Small business owners are faced with enough issues without having to also pay for sick time. Employees would take advantage of the situation and cause more undue hardship on the business owner. Employers and employees who show dedication and commitment always are able to work something out. In the perfect world it would be great to offer a benefit such as sick leave to everyone, but when margins are very tight, there is no room for the extra pay to the "sick employee" and the others who may go into overtime to cover that person.

Should Sick Leave Be A Mandatory Benefit?

As an HR Manager, I am employed by a company that does not offer sick leave to their employees. Upon entering this company, the new employee is entitled to 2 weeks vacation a year. If an employee gets sick, he is forced to use one of the vacation days as sick leave. I am trying to change this. Why?

No sick leave benefits has employees coming into work sick, subjecting healthy employees to their illness and spreading germs. You can bet that there will be other getting sick because one employee was not allowed to take sick leave. No one will take a vacation day as "sick leave" in this company, which creates more problems than just one person out on sick leave.

The contagion spreads, you have 4-5 people out sick now and production is down, over-time for the healthy has sky-rocketed and now the boss is screaming about overtime.

Give at least a week's sick leave so that the ONE sick person can stay home and keep their germs to themselves.

It's just simple logic.

Curious about the stat

What exactly does it mean to say "42 percent of North Carolinians work jobs that offer no paid sick leave"?  Pretty much every job I've ever had lumped sick leave and vacation into a single bucket called "Paid Time Off".  I had three weeks of PTO instead of two weeks vacation and five days of sick leave, but technically I was using "PTO", not sick leave, on days I was sick.  Does that count as a job that "offers no paid sick leave" for this statistic?

Or what about the person with a job that has sick leave, but he also works a part-time job every Christmas that offers no sick leave, do I count as a North Carolilna who works a job that offers no paid sick leave?

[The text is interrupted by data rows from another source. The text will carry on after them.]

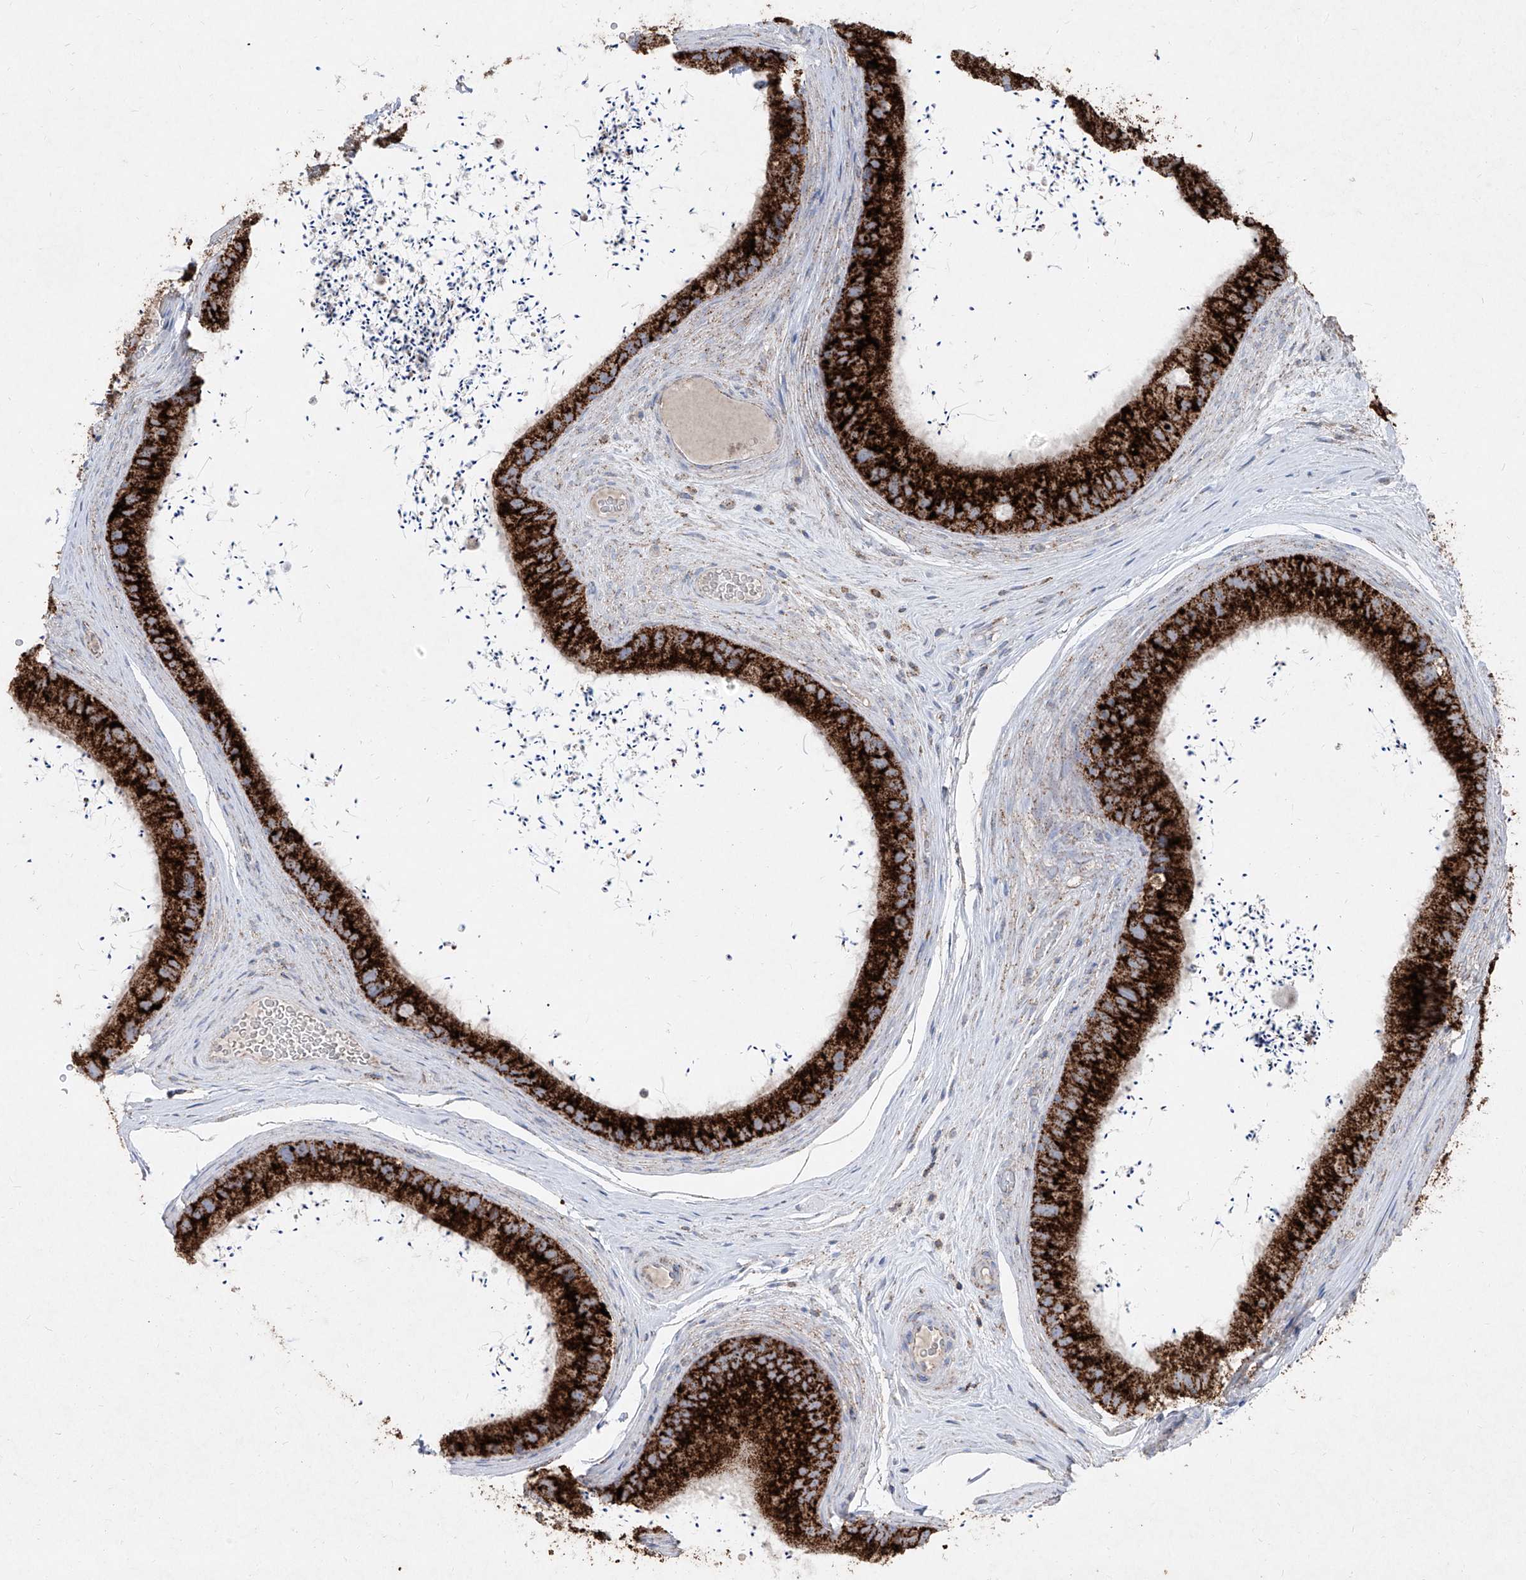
{"staining": {"intensity": "strong", "quantity": ">75%", "location": "cytoplasmic/membranous"}, "tissue": "epididymis", "cell_type": "Glandular cells", "image_type": "normal", "snomed": [{"axis": "morphology", "description": "Normal tissue, NOS"}, {"axis": "topography", "description": "Epididymis, spermatic cord, NOS"}], "caption": "Glandular cells display high levels of strong cytoplasmic/membranous staining in approximately >75% of cells in normal human epididymis.", "gene": "ABCD3", "patient": {"sex": "male", "age": 50}}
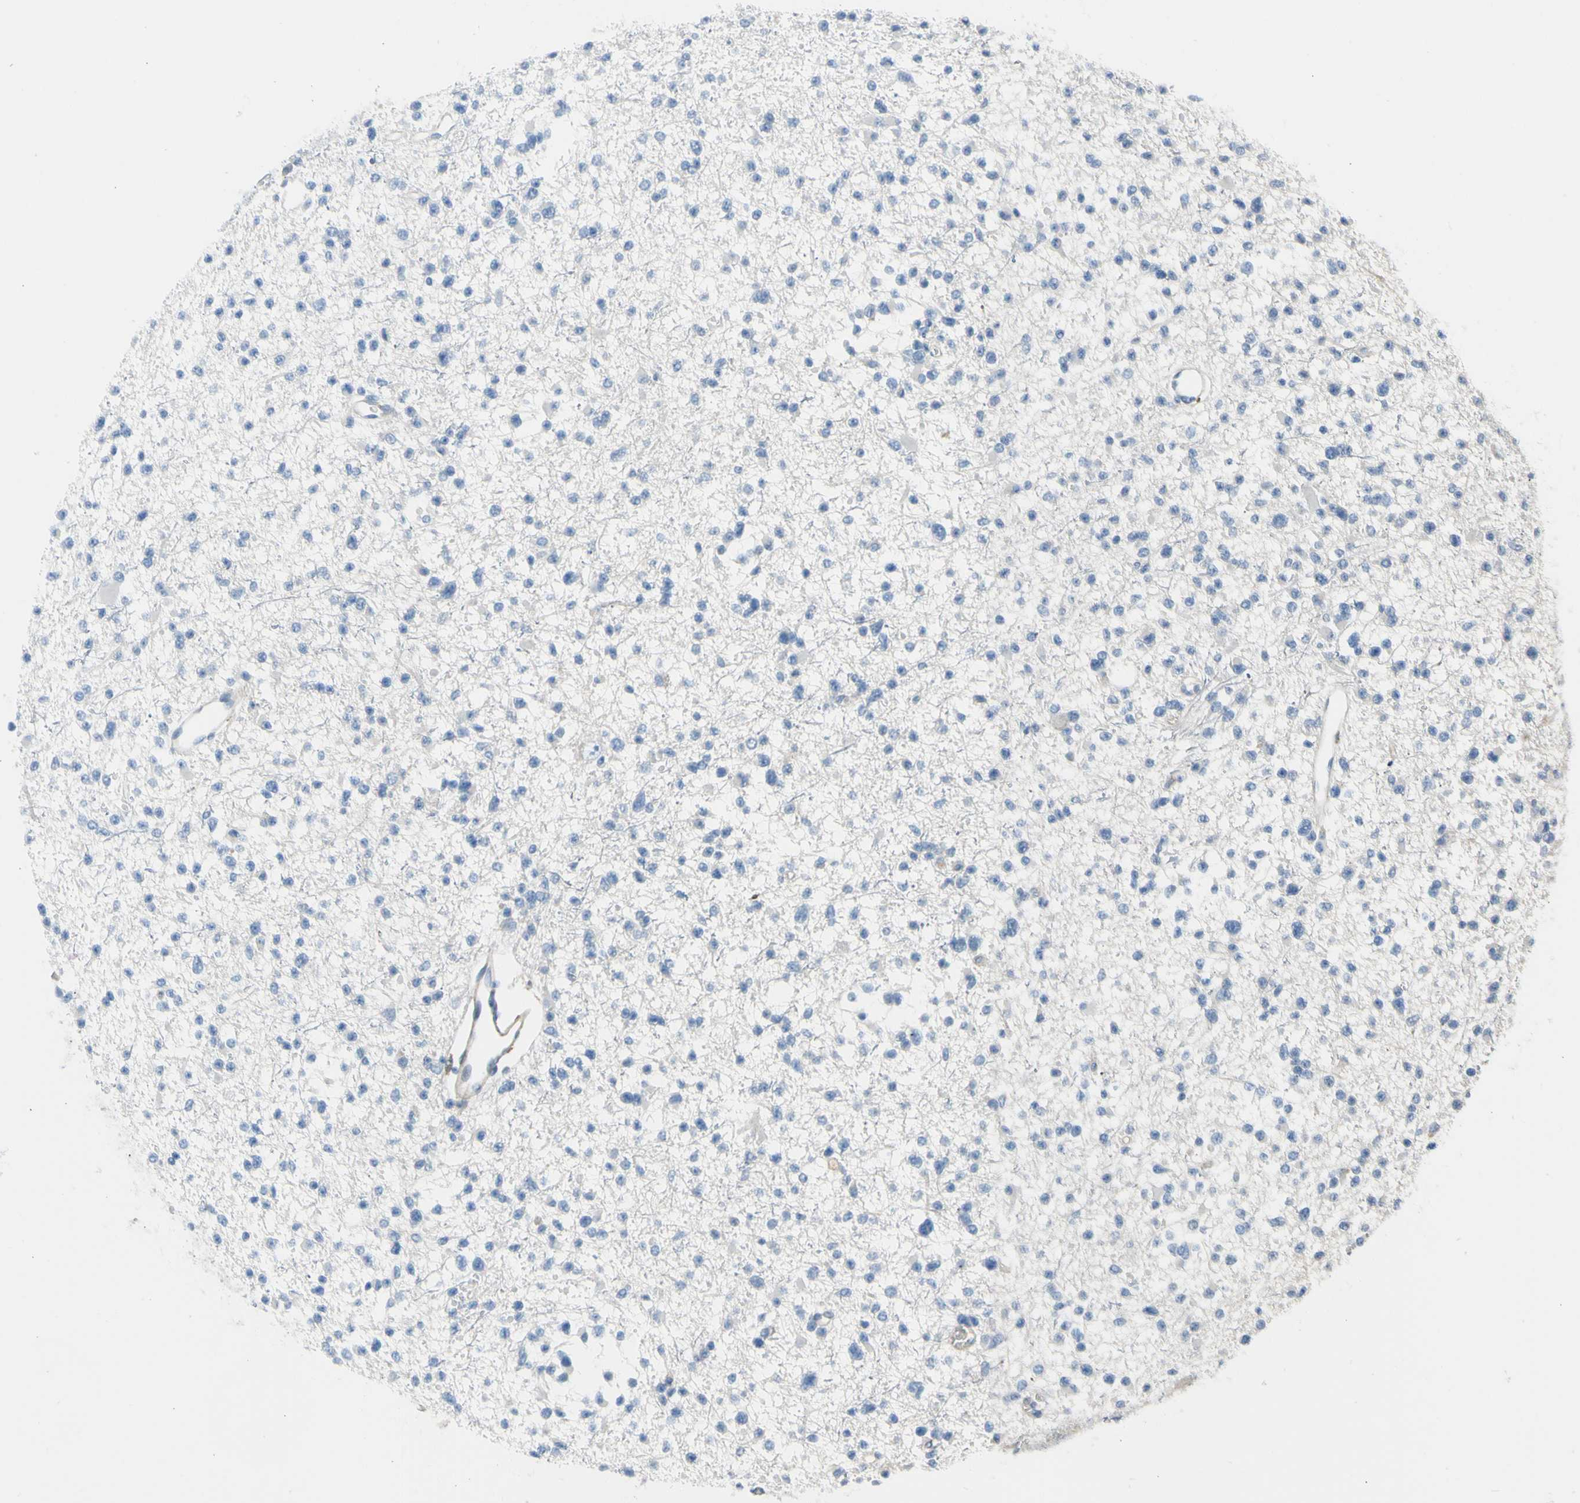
{"staining": {"intensity": "negative", "quantity": "none", "location": "none"}, "tissue": "glioma", "cell_type": "Tumor cells", "image_type": "cancer", "snomed": [{"axis": "morphology", "description": "Glioma, malignant, Low grade"}, {"axis": "topography", "description": "Brain"}], "caption": "Human glioma stained for a protein using immunohistochemistry exhibits no positivity in tumor cells.", "gene": "NPHP3", "patient": {"sex": "female", "age": 22}}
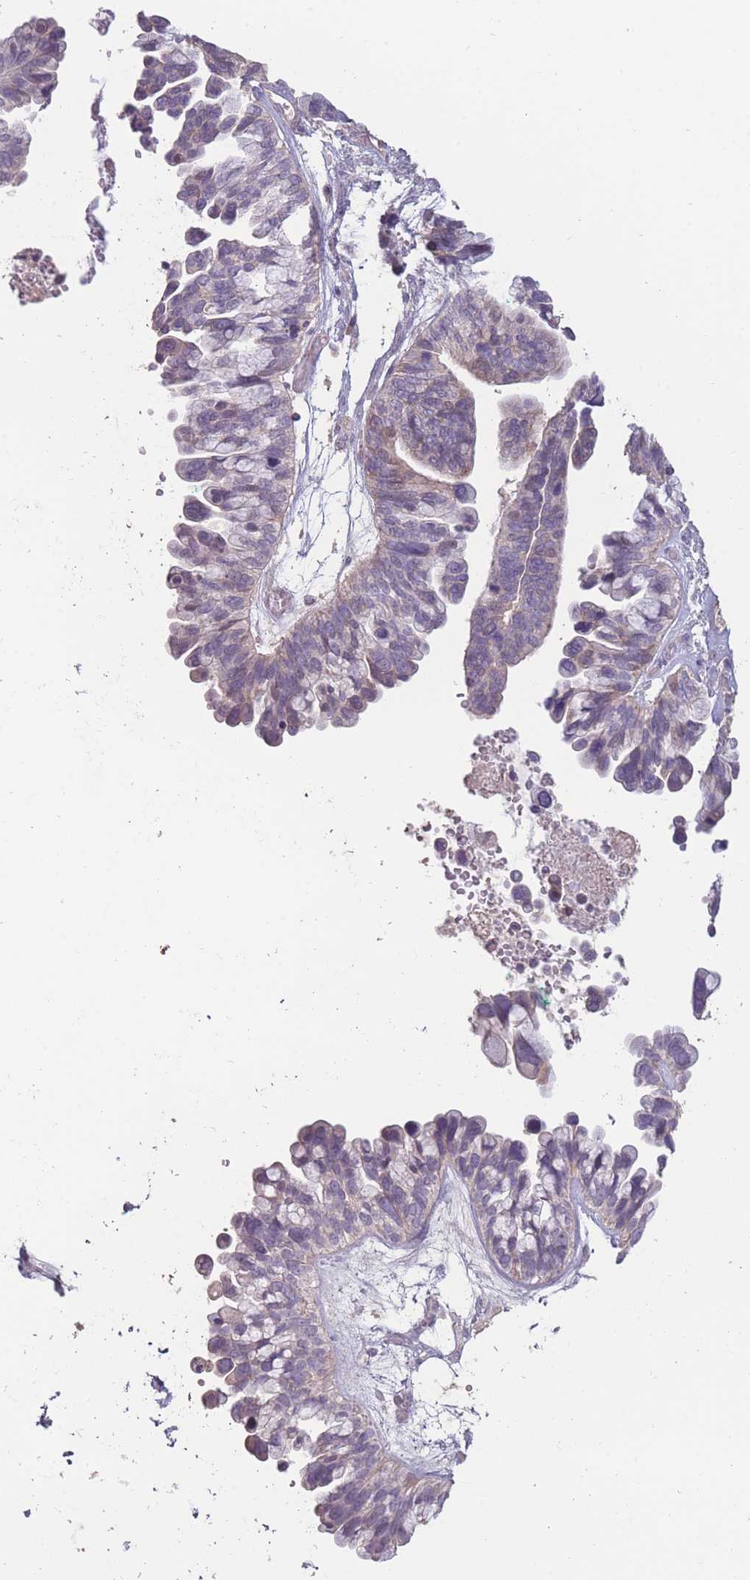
{"staining": {"intensity": "weak", "quantity": "<25%", "location": "cytoplasmic/membranous"}, "tissue": "ovarian cancer", "cell_type": "Tumor cells", "image_type": "cancer", "snomed": [{"axis": "morphology", "description": "Cystadenocarcinoma, serous, NOS"}, {"axis": "topography", "description": "Ovary"}], "caption": "Ovarian cancer was stained to show a protein in brown. There is no significant positivity in tumor cells.", "gene": "RSPH10B", "patient": {"sex": "female", "age": 56}}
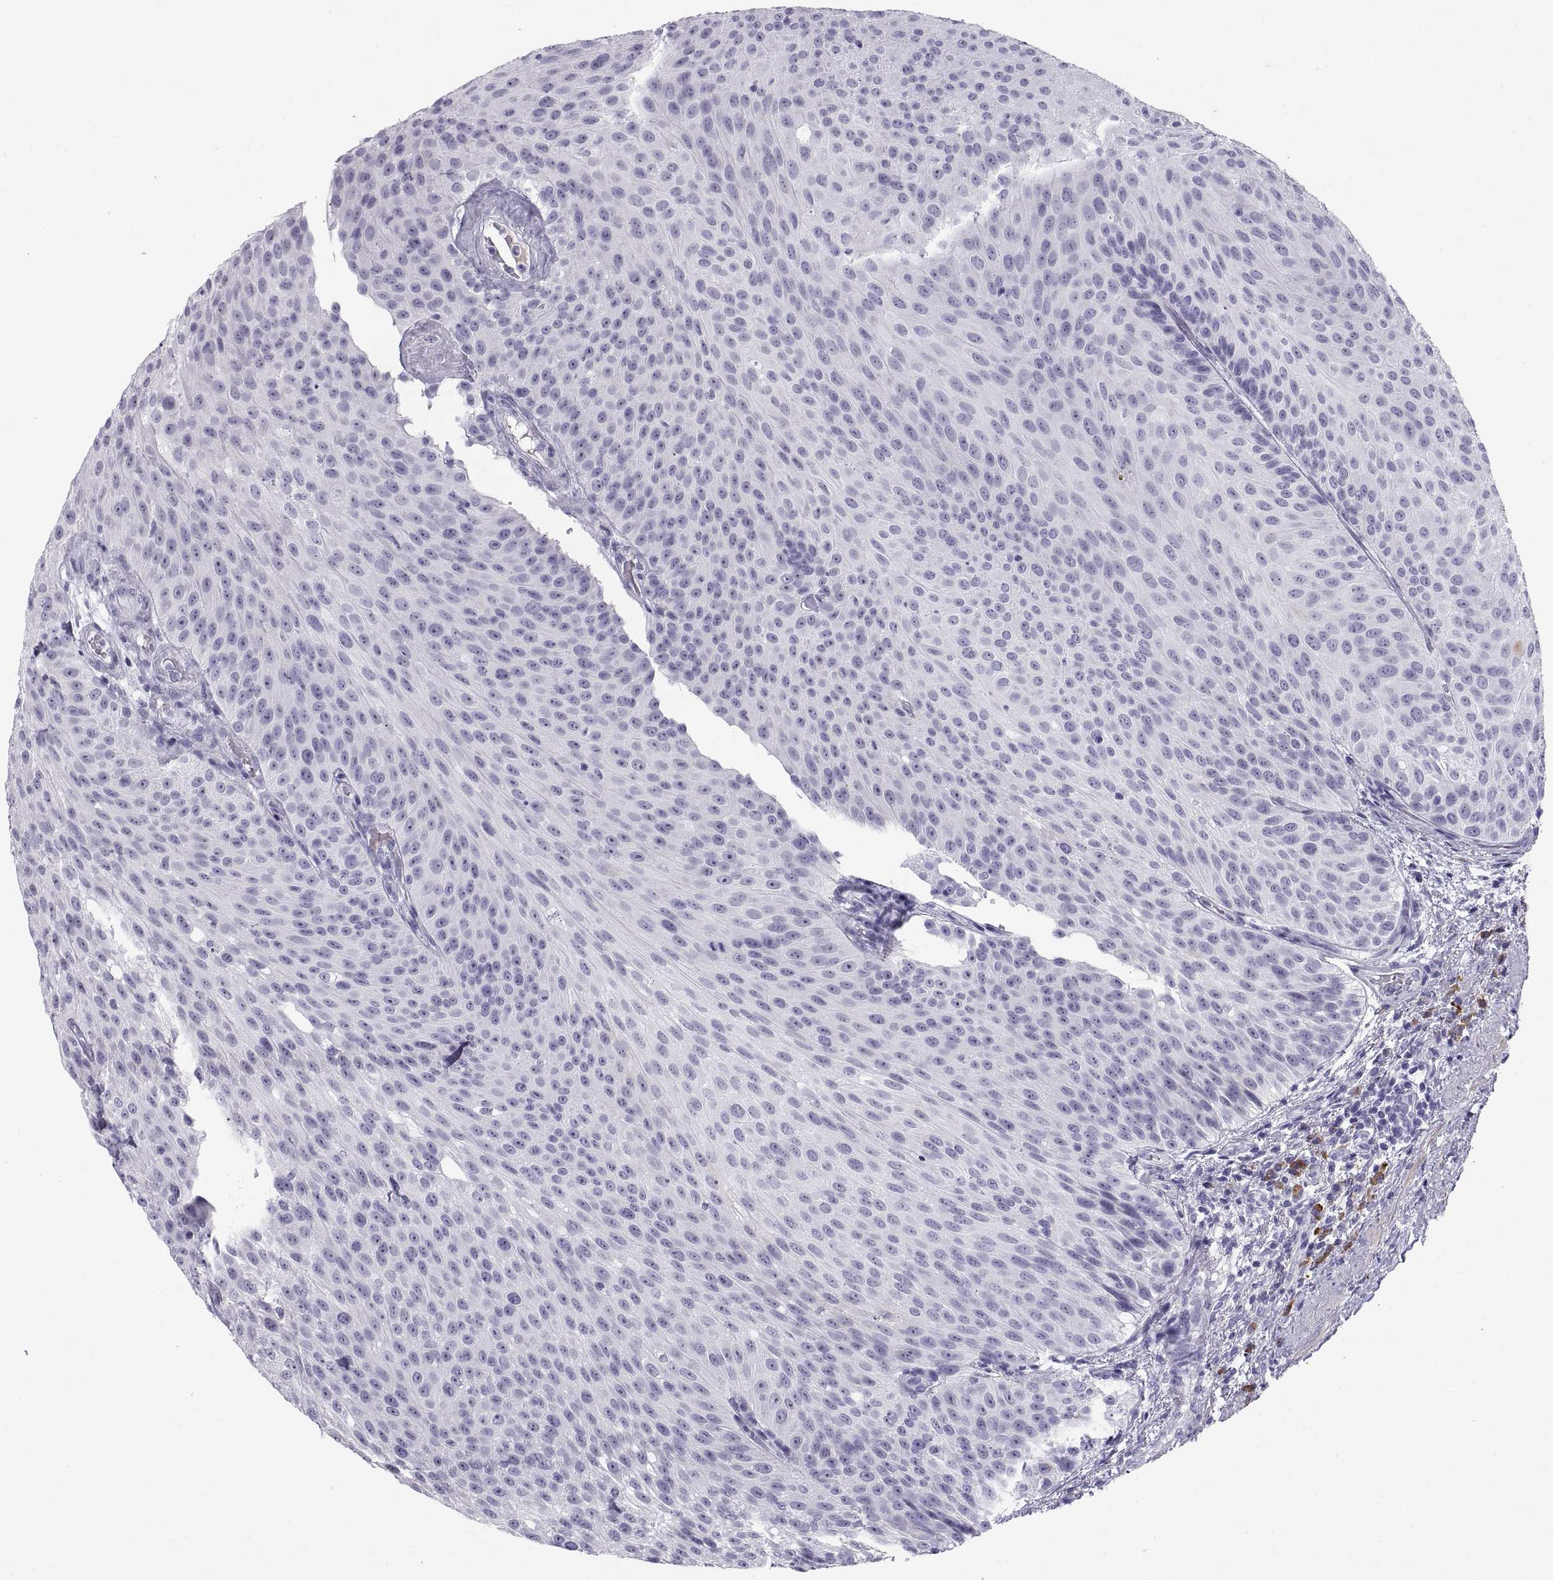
{"staining": {"intensity": "negative", "quantity": "none", "location": "none"}, "tissue": "urothelial cancer", "cell_type": "Tumor cells", "image_type": "cancer", "snomed": [{"axis": "morphology", "description": "Urothelial carcinoma, Low grade"}, {"axis": "topography", "description": "Urinary bladder"}], "caption": "High power microscopy micrograph of an immunohistochemistry histopathology image of low-grade urothelial carcinoma, revealing no significant staining in tumor cells. Nuclei are stained in blue.", "gene": "CT47A10", "patient": {"sex": "male", "age": 78}}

And, of course, what percentage of North Carolinians are self-employed?  By any measure they would work jobs with no sick leave, but that's hardly the same thing as being an employee of a company that doesn't offer its employees sick leave. 

The implication behind this statistic is that 42% of full-time employees in North Carolina are forced by their full-time employer to either work sick or not get paid.  I seriously doubt that's the case, and wonder just how much lower the figure is when worded that way.